Suzy Exposito of Rolling Stone described the track as a "brilliant and maximalist pop song" and referred to Snow's verse as a "delightful nostalgia bomb". Jon Caramanica of The New York Times wrote that the single is a "gratuitously catchy Spanish-language update of a gratuitously catchy song." Raisa Bruner of Time stated that "Daddy Yankee proves he's still very much on top of the game" despite having competition with "plenty of rising stars in Latin music". Bruner also wrote that "even if you don't speak Spanish, [the chorus] is easy enough to pick up — and will inevitably get stuck in your head, not to mention get people onto a dance floor".

The remix version with Katy Perry was released to digital retailers and streaming platforms on April 19, 2019, by El Cartel Records and Capitol Records. It was released to contemporary hit radio in the United States on April 23, 2019.

Forbes contributor Jeff Benjamin criticized the remix version by stating that Katy Perry's Spanish-language lines are "quite simple sentences". He also opined that her new lyrics "teeter into some tired Hollywood stereotypes about Latin culture," such as the word "spicy" being used for "fetishizing Latinx women or playing off an idea that Latinx people have quick tempers." Benjamin also criticized the song's opening by writing that "[Katy Perry] purring "Ay, Daddy!" feels more eye roll-worthy than sexy." He compared the track's treatment to 2017's "Despacito" by Luis Fonsi and Daddy Yankee when a remix featuring Canadian singer Justin Bieber "took [the song] to the next level." He concluded the review by saying that "these few missteps with the lyrics and a lack of Perry interacting deeper with the Latin hit could stall this remix from gaining the true crossover success it clearly aims to capture."

Suzy Exposito of Rolling Stone wrote that "[Katy Perry] makes a charming throwback to her Teenage Dream days [...] and purrs a little bit of Spanish for good measure, but moans of 'Ay Daddy... ¿Cómo te llamas, baby?/A little mezcal got me feelin’ spicy' leave an awkward impression on both Yankee and Perry fans alike." She referred to the remix version as "weird" and stated that "Perry may be a pop chameleon, but her verses make for a cultural mismatch [...] and evoke the age-old Carmen Miranda tropicalism we should have left in the fifties." Jon Caramanica of The New York Times stated that the involvement of Katy Perry in the remix version was the "biggest surprise" of an eventual English-language version of the song "in the contemporary pop climate." Caramanica expressed that he was not surprised by her opening verse being a "cross-cultural flirtation" and described Perry's version of the chorus as "awkward."

= WORK TO BE COMPLETED =
Summarize the song reception text in three sentences.

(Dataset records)

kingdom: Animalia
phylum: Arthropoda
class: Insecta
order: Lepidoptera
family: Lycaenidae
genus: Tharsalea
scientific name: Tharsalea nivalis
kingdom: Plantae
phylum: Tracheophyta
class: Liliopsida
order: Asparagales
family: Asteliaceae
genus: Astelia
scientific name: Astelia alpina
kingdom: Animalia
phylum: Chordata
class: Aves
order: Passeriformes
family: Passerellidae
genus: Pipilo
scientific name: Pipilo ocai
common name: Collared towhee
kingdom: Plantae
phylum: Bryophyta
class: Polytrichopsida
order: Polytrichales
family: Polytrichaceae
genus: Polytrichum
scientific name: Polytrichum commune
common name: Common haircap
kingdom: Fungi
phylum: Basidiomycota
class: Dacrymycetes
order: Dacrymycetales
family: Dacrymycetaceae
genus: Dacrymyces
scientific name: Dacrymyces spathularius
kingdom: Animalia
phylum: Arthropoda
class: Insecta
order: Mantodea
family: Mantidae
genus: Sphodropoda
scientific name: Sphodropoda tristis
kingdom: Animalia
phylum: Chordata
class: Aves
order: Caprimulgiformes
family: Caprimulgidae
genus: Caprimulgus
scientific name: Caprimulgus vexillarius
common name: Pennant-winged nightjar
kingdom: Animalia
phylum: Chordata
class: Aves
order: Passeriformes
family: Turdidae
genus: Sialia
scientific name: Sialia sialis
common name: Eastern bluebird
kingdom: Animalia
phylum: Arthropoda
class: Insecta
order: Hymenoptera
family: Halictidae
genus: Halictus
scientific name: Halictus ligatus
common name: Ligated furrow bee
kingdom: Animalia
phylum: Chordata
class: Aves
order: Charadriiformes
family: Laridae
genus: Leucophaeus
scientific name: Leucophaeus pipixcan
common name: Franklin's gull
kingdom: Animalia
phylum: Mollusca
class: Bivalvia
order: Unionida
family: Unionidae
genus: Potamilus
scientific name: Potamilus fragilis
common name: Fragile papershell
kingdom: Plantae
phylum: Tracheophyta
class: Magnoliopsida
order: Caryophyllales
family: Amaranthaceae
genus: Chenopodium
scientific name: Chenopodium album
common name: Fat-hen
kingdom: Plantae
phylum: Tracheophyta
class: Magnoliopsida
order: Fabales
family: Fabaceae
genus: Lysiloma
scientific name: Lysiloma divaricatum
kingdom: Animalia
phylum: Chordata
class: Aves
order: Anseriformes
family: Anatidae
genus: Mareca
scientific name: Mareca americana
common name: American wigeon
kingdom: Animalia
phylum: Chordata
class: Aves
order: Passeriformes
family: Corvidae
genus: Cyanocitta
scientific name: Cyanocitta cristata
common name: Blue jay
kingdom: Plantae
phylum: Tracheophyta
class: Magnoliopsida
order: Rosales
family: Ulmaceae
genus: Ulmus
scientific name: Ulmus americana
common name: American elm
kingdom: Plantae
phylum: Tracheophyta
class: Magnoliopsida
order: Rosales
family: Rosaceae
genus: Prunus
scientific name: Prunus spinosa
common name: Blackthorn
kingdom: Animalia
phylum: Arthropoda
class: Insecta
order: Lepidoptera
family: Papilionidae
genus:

= FULL RESPONSE =
Critics such as Suzy Exposito of Rolling Stone, Jon Caramanica of The New York Times and Raisa Bruner of Time praised the original single, with Exposito calling it a "brilliant and maximalist pop song" and Caramanica and Bruner highlighting how catchy it is. A remix with Katy Perry was released to digital retailers and streaming platforms on April 19, 2019, by El Cartel Records and Capitol Records, and reached US contemporary hit radio on April 23, 2019. The remix drew criticism, with Forbes contributor Jeff Benjamin calling Perry's Spanish lines simple and her lyrics stereotyped, Exposito calling her verses a cultural mismatch, and Caramanica describing her version of the chorus as "awkward."